(待办事项)
1 – 根据 SQL 优化摘录,多值插入时 LAST_INSERT_ID() 返回的是什么值?
2 – 原样照录 SQL 优化摘录中从“7.3 覆盖索引 + 回表按需”到“决策点:读写比例、热点查询形态、是否可通过索引 / 缓存解决。”的内容。
3 – 从 SQL 优化摘录的末尾接着往下续写。

(页面摘录)

------------------------------

7.2 Keyset Pagination(书签 / 游标法)
-- 第 1 页:SELECT order_id, user_id, amount
FROM orders
WHERE status='paid'
ORDER BY order_id
LIMIT 20;
-- 下一页:带上上一页最后一个 order_id 作为书签
SELECT order_id, user_id, amount
FROM orders
WHERE status='paid' AND order_id > :last_id
ORDER BY order_id
LIMIT 20;
依赖 稳定且可索引 的排序键(最好是自增主键或时间 + 主键联合索引)。
7.3 覆盖索引 + 回表按需
先用覆盖索引取主键,再回表拿大字段:
-- 覆盖索引阶段(轻量)SELECT order_id FROM orders FORCE INDEX(PRIMARY)
WHERE status='paid' AND order_id > :last_id
ORDER BY order_id LIMIT 20;
-- 回表阶段(IN 主键集合)SELECT * FROM orders WHERE order_id IN (...);
8) 规范化 vs 反规范化
- 3NF 规范化:减少冗余与更新异常;适合 OLTP(交易型)。
- 适度反规范化:为查询性能预计算 / 冗余(如订单表冗余
amount、或埋每日汇总表),以写入更复杂换取读取更快。 - 决策点:读写比例、热点查询形态、是否可通过索引 / 缓存解决。
9) 小型数据集扩充脚本(便于实验)
-- 追加一些订单与明细(跨多月)INSERT INTO orders (user_id,status,amount,created_at) VALUES
(1,'paid',199.00, DATE_SUB(NOW(), INTERVAL 40 DAY)),
(2,'paid',259.00, DATE_SUB(NOW(), INTERVAL 33 DAY)),
(3,'paid',1699.00,DATE_SUB(NOW(), INTERVAL 28 DAY)),
(1,'paid',399.00, DATE_SUB(NOW(), INTERVAL 18 DAY)),
(2,'paid',699.00, DATE_SUB(NOW(), INTERVAL 7 DAY)),
(1,'paid',129.00, DATE_SUB(NOW(), INTERVAL 2 DAY));
INSERT INTO order_items(order_id,product_id,quantity,unit_price) VALUES
(LAST_INSERT_ID()-5,1,1,199.00),
(LAST_INSERT_ID()-4,2,1,259.00),
(LAST_INSERT_ID()-3,3,1,1699.00),
(LAST_INSERT_ID()-2,1,1,399.00),
(LAST_INSERT_ID()-1,2,3,233.00),
(LAST_INSERT_ID(), 1,1,129.00);
提示:
LAST_INSERT_ID()在多值插入时仅返回第一行插入的自增值,故示例用相对偏移法演示。生产中请先查询订单 ID 再批量插明细,或在应用层一次性生成映射。

------------------------------

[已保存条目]
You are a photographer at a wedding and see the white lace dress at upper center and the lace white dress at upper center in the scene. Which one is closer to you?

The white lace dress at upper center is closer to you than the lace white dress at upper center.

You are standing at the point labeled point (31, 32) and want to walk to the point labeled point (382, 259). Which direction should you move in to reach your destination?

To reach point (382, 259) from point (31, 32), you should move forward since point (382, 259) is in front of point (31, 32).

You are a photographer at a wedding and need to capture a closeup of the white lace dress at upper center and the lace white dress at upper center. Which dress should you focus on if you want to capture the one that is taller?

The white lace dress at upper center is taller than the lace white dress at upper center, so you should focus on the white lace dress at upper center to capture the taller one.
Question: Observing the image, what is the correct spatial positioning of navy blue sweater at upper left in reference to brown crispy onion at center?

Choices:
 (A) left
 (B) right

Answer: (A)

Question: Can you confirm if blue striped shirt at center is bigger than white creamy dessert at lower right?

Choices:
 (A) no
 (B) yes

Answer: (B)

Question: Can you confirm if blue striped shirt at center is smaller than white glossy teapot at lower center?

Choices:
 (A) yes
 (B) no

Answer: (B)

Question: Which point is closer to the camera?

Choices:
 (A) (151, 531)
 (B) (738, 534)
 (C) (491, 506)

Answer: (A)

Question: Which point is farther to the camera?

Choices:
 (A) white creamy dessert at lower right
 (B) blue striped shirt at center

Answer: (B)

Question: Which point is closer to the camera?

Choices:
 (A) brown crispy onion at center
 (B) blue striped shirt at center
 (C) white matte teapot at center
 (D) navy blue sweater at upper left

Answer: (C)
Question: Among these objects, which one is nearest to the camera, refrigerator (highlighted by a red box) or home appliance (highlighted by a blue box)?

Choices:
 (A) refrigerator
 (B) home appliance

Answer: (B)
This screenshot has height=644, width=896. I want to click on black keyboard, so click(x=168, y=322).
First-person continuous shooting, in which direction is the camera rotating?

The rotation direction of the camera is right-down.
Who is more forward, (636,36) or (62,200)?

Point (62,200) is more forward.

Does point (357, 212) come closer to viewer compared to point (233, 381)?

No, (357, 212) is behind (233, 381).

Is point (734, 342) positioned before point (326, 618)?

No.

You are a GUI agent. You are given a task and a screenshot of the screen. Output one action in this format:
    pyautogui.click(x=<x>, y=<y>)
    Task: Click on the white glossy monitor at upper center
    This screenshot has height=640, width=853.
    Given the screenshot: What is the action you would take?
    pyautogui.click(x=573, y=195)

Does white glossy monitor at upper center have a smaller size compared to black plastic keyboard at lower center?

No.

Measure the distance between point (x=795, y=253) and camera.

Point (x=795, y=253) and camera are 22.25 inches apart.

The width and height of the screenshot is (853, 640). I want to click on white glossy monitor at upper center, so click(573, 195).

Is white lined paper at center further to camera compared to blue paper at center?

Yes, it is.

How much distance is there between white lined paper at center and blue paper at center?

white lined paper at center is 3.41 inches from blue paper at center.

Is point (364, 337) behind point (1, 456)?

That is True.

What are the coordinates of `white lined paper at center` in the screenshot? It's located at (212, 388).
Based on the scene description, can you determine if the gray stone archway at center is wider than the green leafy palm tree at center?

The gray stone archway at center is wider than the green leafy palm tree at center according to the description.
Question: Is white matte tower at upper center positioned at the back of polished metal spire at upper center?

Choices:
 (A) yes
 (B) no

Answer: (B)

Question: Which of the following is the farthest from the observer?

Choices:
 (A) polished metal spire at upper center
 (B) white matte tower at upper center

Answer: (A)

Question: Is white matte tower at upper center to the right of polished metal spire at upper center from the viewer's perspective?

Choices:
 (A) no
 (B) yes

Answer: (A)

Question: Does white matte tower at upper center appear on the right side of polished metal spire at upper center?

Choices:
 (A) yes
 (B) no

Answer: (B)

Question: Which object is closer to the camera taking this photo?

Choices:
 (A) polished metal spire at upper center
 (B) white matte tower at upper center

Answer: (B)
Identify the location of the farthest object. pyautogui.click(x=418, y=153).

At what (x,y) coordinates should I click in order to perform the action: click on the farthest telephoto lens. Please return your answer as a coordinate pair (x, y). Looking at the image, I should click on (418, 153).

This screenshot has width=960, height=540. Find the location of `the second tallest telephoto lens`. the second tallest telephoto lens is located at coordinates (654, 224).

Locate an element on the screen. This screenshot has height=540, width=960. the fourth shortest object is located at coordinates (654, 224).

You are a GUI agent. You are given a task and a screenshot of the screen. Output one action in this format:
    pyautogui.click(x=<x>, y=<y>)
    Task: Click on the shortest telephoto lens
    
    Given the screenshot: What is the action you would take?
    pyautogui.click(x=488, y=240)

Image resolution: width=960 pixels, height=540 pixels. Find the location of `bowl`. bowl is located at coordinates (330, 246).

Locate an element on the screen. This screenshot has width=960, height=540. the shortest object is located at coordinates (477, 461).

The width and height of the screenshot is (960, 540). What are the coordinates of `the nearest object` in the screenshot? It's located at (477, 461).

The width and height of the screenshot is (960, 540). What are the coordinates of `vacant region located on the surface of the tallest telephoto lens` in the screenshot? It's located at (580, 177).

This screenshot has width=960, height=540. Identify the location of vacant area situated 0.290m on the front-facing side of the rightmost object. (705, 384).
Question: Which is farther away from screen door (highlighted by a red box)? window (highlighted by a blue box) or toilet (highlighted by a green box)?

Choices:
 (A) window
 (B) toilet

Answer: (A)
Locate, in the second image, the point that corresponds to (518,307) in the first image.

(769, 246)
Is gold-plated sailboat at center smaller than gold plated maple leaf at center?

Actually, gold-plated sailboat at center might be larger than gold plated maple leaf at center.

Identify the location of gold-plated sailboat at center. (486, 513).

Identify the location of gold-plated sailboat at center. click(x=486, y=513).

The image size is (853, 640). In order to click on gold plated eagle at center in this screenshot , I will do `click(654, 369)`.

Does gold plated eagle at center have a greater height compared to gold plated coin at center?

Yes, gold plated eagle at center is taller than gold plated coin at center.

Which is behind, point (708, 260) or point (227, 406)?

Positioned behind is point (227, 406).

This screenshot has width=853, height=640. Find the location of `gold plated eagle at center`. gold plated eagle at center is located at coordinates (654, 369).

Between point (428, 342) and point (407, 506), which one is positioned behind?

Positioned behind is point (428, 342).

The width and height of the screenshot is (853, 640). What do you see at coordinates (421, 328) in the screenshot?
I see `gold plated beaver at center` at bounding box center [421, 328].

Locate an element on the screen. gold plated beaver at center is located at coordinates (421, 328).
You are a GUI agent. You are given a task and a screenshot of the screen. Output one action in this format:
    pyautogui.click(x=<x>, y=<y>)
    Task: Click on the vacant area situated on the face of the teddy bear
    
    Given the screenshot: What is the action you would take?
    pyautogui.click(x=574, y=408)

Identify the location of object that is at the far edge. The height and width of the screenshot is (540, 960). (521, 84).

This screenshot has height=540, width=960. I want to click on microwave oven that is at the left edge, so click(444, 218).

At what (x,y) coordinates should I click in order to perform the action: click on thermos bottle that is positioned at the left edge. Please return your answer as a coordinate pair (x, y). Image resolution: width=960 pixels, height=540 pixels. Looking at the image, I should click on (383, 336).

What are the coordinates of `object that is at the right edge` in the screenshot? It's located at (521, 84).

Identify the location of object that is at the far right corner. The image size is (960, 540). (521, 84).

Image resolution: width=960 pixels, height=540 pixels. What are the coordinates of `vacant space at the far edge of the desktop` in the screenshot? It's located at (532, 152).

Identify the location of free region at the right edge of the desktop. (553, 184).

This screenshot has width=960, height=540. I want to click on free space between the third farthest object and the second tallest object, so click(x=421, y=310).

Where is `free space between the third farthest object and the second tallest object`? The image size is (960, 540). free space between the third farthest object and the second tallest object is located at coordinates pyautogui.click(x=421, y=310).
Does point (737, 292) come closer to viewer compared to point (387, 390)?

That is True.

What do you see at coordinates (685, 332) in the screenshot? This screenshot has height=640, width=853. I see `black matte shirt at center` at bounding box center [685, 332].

------------------------------

(按题号作答)
1 – 仅返回第一行插入的自增值。

2 –
7.3 覆盖索引 + 回表按需
先用覆盖索引取主键,再回表拿大字段:
-- 覆盖索引阶段(轻量)SELECT order_id FROM orders FORCE INDEX(PRIMARY)
WHERE status='paid' AND order_id > :last_id
ORDER BY order_id LIMIT 20;
-- 回表阶段(IN 主键集合)SELECT * FROM orders WHERE order_id IN (...);
8) 规范化 vs 反规范化
- 3NF 规范化:减少冗余与更新异常;适合 OLTP(交易型)。
- 适度反规范化:为查询性能预计算 / 冗余(如订单表冗余
amount、或埋每日汇总表),以写入更复杂换取读取更快。 - 决策点:读写比例、热点查询形态、是否可通过索引 / 缓存解决。

3 –
10) 练习与参考答案
练习 1: 统计“近 30 天每位用户的下单数、GMV、客单价(GMV/ 订单数)”,GMV 降序。
WITH recent AS (
SELECT * FROM orders
WHERE status='paid' AND created_at >= DATE_SUB(NOW(), INTERVAL 30 DAY)
)
SELECT u.user_id, u.name,
COUNT(r.order_id) AS n_orders,
COALESCE(SUM(r.amount),0) AS gmv,
CASE WHEN COUNT(r.order_id)=0 THEN 0 ELSE ROUND(SUM(r.amount)/COUNT(r.order_id),2) END AS aov
FROM users u
LEFT JOIN recent r ON u.user_id=r.user_id
GROUP BY u.user_id, u.name
ORDER BY gmv DESC;
练习 2: 每个用户金额最高的两单及其累计金额。
WITH ranked AS (SELECT o.*, ROW_NUMBER() OVER(PARTITION BY user_id ORDER BY amount DESC) AS rn
FROM orders o WHERE status='paid'
)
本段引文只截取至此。